時間帯(日本時間)過去1年過去3ヶ月過去1ヶ月
早朝(3〜8時台)14.9pips12.7pips16.3pips
東京時間(9〜14時台)19.4pips13.8pips18.7pips
ロンドン時間(15〜20時台)20.9pips15.8pips20.8pips
ニューヨーク時間(21〜翌2時台)23.4pips19.4pips29.9pips
最大の時間帯22時台 28.0pips22時台 24.1pips22時台 42.8pips
最小の時間帯6時台 12.4pips6時台 10.2pips6時台 10.9pips

出典:値幅・ボラティリティ統計(2026年8月23日 22:25集計)。各ブロックの値は、含まれる6つの時間帯の平均値幅をさらに平均したものです。

直近60営業日では「NY時間がその日の最大」が26日

平均は大きく動いた日に引っ張られることがあるので、直近60営業日(2026年6月1日〜8月21日)について、1日ごとに4つの時間帯ブロックの値幅を合計し、どのブロックがその日いちばん動いたかを数えました。

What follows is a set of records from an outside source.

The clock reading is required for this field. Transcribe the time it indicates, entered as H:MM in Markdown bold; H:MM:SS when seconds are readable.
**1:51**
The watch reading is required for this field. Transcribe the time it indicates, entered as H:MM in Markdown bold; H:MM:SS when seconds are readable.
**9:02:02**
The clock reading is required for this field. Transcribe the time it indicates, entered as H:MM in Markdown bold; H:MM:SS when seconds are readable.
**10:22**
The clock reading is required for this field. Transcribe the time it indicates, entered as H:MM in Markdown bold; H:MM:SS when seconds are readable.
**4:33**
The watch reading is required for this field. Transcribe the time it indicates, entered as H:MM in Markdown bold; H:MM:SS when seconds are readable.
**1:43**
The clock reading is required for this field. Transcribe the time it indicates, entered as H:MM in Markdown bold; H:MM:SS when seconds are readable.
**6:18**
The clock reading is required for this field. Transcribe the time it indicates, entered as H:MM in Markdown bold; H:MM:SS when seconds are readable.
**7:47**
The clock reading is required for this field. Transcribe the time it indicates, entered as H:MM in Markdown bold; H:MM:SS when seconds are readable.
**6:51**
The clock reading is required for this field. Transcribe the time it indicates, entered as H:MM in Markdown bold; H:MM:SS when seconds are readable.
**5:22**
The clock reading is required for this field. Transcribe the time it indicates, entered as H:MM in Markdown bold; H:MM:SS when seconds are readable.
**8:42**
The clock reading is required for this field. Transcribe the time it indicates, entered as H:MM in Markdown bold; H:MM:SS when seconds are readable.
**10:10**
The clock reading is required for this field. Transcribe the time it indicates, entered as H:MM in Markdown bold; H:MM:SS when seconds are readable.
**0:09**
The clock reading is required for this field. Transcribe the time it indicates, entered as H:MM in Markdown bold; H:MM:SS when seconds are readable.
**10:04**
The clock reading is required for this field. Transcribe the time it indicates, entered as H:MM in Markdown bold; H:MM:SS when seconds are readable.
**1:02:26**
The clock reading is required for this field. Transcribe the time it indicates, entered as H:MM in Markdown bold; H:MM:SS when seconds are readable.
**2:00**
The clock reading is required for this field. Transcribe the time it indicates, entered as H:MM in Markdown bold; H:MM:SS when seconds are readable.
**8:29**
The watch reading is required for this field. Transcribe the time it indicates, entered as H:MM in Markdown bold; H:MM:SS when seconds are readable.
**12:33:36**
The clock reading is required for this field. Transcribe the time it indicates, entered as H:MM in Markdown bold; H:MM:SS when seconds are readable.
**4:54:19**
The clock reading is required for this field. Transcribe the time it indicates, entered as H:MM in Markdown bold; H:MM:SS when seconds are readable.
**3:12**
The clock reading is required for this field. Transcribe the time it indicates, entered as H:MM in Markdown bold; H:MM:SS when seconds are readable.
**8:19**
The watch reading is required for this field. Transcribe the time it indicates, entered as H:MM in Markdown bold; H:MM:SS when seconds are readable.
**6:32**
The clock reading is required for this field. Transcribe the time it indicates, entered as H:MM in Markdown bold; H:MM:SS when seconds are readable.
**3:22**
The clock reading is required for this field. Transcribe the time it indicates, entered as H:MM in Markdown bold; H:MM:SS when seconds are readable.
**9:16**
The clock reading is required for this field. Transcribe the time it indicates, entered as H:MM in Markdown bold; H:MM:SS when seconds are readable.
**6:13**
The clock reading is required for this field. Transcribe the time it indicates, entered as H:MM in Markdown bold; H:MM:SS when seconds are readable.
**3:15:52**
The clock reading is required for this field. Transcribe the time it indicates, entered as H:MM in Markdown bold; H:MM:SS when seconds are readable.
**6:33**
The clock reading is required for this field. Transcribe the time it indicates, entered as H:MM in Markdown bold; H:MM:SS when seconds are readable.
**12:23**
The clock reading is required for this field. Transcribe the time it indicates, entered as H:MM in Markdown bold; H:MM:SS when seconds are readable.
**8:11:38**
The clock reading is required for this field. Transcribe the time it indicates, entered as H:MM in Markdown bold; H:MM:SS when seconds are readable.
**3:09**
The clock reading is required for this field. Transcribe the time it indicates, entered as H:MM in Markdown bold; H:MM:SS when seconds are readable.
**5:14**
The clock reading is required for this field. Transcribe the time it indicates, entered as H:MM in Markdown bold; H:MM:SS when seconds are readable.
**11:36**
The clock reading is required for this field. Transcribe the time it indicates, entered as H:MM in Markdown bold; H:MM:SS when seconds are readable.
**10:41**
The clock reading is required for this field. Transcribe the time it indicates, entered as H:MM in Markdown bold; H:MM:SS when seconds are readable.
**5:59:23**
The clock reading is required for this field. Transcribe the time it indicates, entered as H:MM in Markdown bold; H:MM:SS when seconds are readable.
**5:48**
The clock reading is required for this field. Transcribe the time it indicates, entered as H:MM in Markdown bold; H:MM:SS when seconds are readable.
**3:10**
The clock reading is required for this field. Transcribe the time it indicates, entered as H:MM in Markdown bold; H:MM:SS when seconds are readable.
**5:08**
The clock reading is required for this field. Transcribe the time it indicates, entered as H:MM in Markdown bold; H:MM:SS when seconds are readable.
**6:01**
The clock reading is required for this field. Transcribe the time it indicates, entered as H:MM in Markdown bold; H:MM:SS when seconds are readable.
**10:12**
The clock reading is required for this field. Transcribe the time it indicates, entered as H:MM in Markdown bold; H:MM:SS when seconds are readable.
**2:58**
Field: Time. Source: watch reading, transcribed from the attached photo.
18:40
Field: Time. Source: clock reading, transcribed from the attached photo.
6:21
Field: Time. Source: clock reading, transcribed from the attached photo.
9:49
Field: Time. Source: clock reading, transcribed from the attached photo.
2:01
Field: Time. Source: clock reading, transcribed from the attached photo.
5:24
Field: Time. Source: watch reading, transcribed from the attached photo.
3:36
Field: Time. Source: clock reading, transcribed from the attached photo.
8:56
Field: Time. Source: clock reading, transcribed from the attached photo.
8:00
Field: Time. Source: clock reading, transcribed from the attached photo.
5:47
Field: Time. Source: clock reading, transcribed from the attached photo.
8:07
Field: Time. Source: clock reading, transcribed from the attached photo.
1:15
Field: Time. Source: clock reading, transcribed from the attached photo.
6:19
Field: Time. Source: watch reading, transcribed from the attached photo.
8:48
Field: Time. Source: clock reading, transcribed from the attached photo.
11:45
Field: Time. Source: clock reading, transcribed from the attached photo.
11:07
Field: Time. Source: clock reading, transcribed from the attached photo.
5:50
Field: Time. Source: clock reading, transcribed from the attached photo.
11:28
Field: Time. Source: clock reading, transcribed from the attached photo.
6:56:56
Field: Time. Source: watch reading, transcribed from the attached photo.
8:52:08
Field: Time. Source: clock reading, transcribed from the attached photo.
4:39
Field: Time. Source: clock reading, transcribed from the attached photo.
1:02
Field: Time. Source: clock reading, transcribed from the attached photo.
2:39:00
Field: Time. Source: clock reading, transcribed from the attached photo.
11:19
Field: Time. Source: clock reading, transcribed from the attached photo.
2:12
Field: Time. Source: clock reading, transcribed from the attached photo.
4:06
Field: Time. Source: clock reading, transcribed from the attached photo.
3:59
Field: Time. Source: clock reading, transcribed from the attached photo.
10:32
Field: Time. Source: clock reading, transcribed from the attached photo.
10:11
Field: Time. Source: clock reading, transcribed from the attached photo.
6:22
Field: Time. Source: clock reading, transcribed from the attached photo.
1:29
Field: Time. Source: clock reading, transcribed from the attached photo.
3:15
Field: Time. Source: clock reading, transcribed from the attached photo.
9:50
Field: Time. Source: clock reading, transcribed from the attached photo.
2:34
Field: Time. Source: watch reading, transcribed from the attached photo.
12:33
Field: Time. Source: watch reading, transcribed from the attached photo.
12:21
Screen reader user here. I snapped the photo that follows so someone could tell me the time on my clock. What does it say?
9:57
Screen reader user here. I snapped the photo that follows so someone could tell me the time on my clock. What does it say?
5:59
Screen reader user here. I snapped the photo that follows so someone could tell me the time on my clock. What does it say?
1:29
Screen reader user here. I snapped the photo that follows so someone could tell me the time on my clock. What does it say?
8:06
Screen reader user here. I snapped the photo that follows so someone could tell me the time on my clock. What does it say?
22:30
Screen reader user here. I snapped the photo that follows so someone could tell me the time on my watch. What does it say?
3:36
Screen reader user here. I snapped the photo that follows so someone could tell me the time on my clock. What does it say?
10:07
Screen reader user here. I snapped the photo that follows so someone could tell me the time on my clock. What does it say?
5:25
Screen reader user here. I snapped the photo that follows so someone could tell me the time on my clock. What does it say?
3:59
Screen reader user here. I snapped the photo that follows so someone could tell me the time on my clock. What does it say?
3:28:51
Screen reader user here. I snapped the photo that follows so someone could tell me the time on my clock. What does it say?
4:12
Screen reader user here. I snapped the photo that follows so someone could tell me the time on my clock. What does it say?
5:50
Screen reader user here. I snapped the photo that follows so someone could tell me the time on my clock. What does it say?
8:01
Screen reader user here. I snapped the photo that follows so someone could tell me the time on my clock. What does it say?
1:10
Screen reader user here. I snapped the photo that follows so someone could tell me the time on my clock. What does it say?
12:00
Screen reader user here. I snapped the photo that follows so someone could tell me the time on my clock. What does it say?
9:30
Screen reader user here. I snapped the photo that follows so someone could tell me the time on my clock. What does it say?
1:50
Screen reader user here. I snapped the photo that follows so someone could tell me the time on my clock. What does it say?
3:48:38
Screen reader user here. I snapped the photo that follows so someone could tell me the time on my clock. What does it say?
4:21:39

時間帯ブロック1日あたり合計値幅の平均中央値その日の最大だった日数
早朝(3〜8時台)75.0pips56.7pips5日
東京時間(9〜14時台)85.8pips69.9pips13日
ロンドン時間(15〜20時台)98.6pips77.4pips16日
ニューヨーク時間(21〜翌2時台)120.2pips77.5pips26日

出典:同上。対象60営業日、1日は日本時間6時区切り(前日21時〜翌2時台は同じ日として集計)。

ニューヨーク時間が最大だった日は60日中26日(43%)で、東京時間より値幅が大きかった日は60日中40日(67%)でした。ただし中央値を見るとロンドン時間(77.4pips)とニューヨーク時間(77.5pips)はほぼ同じで、ニューヨーク時間の平均が大きいのは、一部の日に特に大きく動いたことが効いている面もあります。

秒スキャ視点のポイント:短い時間で値幅を取りにいく取引では、「動く時間帯に集中する」だけで、同じ手法でも取れるpipsの期待値が変わります。このデータでは9時台(東京オープンと仲値9:55を含む)と21〜23時台(米国の経済指標発表とニューヨーク株式市場のオープンを含む)が値幅の山で、6〜7時台は谷でした。6〜7時台は値幅が小さい分スプレッドの比率が重くなるため、初心者のうちは「動く時間帯だけ見る」と決めるのも一つの考え方です。

注意点:値幅が大きい=勝ちやすい、ではありません

値幅はあくまで「どれくらい動いたか」であって、「どちらに動くか」は分かりません。動く時間帯は利益も損失も大きくなりやすく、特に21〜23時台は米国の経済指標(雇用統計・CPIなど)が重なると1時間で1円以上動く日もあります。直近1ヶ月の22時台が42.8pipsと他の期間より大きいのも、こうした指標日の影響が含まれていると考えられます。指標の日程はFXイベントカレンダーで確認できます。

また、ニューヨーク時間の時刻は夏時間と冬時間で1時間ずれます(米国の経済指標は夏時間で21:30、冬時間で22:30発表)。過去1年の集計は夏と冬の両方を含んでいるため、「22時台が最大」は両方が混ざった結果です。冬時間に入ると山が1時間後ろにずれる可能性があります。

統計は値幅・ボラティリティ統計で毎時自動更新され、期間の切り替えや日付ごとの時間帯別値幅、ドル円以外の通貨ペアも確認できます。自分の取引する時間帯がどのペアで動きやすいかを見る使い方もできます。

※本記事は公開データに基づく情報提供を目的としたものであり、特定の取引を推奨する投資助言ではありません。投資判断はご自身の責任でお願いします。